─── SELECTED TEXT ───

Algorithm to find which number in a list sum up to a certain number

I have a list of numbers. I also have a certain sum. The sum is made from a few numbers from my list (I may/may not know how many numbers it's made from). Is there a fast algorithm to get a list of possible numbers? Written in Python would be great, but pseudo-code's good too. (I can't yet read anything other than Python :P )

Example

list = [1,2,3,10]
sum = 12
result = [2,10]

NOTE: I do know of Algorithm to find which numbers from a list of size n sum to another number (but I cannot read C# and I'm unable to check if it works for my needs. I'm on Linux and I tried using Mono but I get errors and I can't figure out how to work C# :(
AND I do know of algorithm to sum up a list of numbers for all combinations (but it seems to be fairly inefficient. I don't need all combinations.)


Solution 1:

This problem reduces to the 0-1 Knapsack Problem, where you are trying to find a set with an exact sum. The solution depends on the constraints, in the general case this problem is NP-Complete.

However, if the maximum search sum (let's call it S) is not too high, then you can solve the problem using dynamic programming. I will explain it using a recursive function and memoization, which is easier to understand than a bottom-up approach.

───

Could you carry on the thread about finding which numbers in a list add up to a given sum, picking up right after its last sentence? The records that come next play no part here.

─── ENTRIES PROVIDED ───

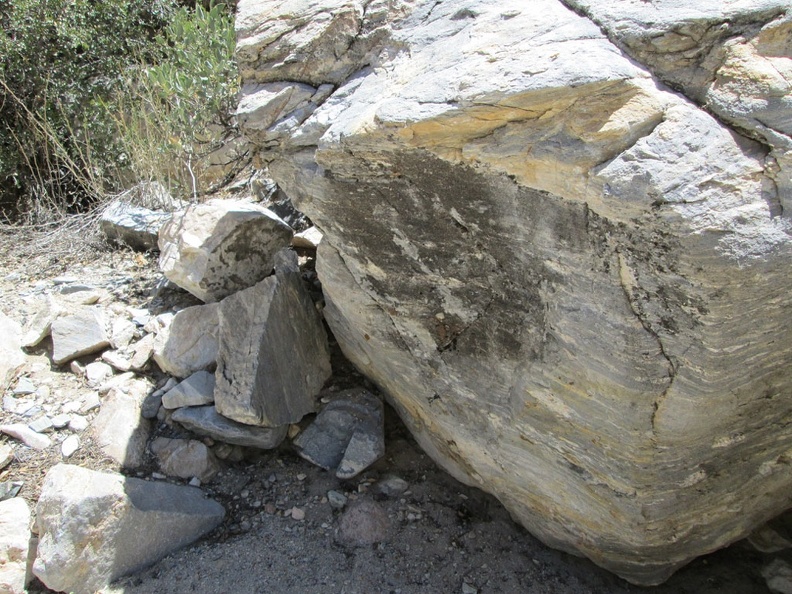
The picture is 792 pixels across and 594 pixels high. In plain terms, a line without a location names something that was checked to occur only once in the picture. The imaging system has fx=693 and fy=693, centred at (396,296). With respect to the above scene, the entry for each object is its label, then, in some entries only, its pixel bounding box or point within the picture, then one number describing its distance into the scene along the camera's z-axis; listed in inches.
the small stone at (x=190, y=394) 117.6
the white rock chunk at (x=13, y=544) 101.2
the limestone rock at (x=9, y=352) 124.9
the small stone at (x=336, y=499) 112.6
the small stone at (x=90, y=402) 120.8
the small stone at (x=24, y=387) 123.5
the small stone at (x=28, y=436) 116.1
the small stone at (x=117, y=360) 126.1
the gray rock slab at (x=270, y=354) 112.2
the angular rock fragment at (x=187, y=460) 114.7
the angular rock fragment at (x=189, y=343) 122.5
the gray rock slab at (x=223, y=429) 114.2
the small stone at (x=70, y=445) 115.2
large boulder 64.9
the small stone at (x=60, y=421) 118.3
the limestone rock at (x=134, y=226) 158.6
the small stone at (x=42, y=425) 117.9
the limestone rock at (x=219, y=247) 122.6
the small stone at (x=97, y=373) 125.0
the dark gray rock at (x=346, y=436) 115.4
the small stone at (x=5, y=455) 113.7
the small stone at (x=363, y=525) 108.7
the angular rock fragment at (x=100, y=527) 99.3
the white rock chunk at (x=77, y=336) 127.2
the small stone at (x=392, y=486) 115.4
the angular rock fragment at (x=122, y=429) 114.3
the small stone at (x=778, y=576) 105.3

───
─── ENTRIES PROVIDED ───

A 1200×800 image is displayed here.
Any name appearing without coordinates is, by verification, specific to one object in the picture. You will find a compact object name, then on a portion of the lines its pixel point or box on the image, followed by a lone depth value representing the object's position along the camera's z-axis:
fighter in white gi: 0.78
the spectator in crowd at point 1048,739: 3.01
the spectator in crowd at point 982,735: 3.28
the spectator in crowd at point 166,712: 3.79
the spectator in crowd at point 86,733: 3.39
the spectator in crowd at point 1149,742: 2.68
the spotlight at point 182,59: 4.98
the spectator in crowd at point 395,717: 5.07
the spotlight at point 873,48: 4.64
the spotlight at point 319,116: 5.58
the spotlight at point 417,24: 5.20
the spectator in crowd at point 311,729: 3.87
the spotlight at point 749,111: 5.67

───

### REPLY TO THE TASK
Let's code a function f(v, i, S), such that it returns the number of subsets in v[i:] that sums exactly to S. To solve it recursively, first we have to analyze the base (i.e.: v[i:] is empty):

  • S == 0: The only subset of [] has sum 0, so it is a valid subset. Because of this, the function should return 1.

  • S != 0: As the only subset of [] has sum 0, there is not a valid subset. Because of this, the function should return 0.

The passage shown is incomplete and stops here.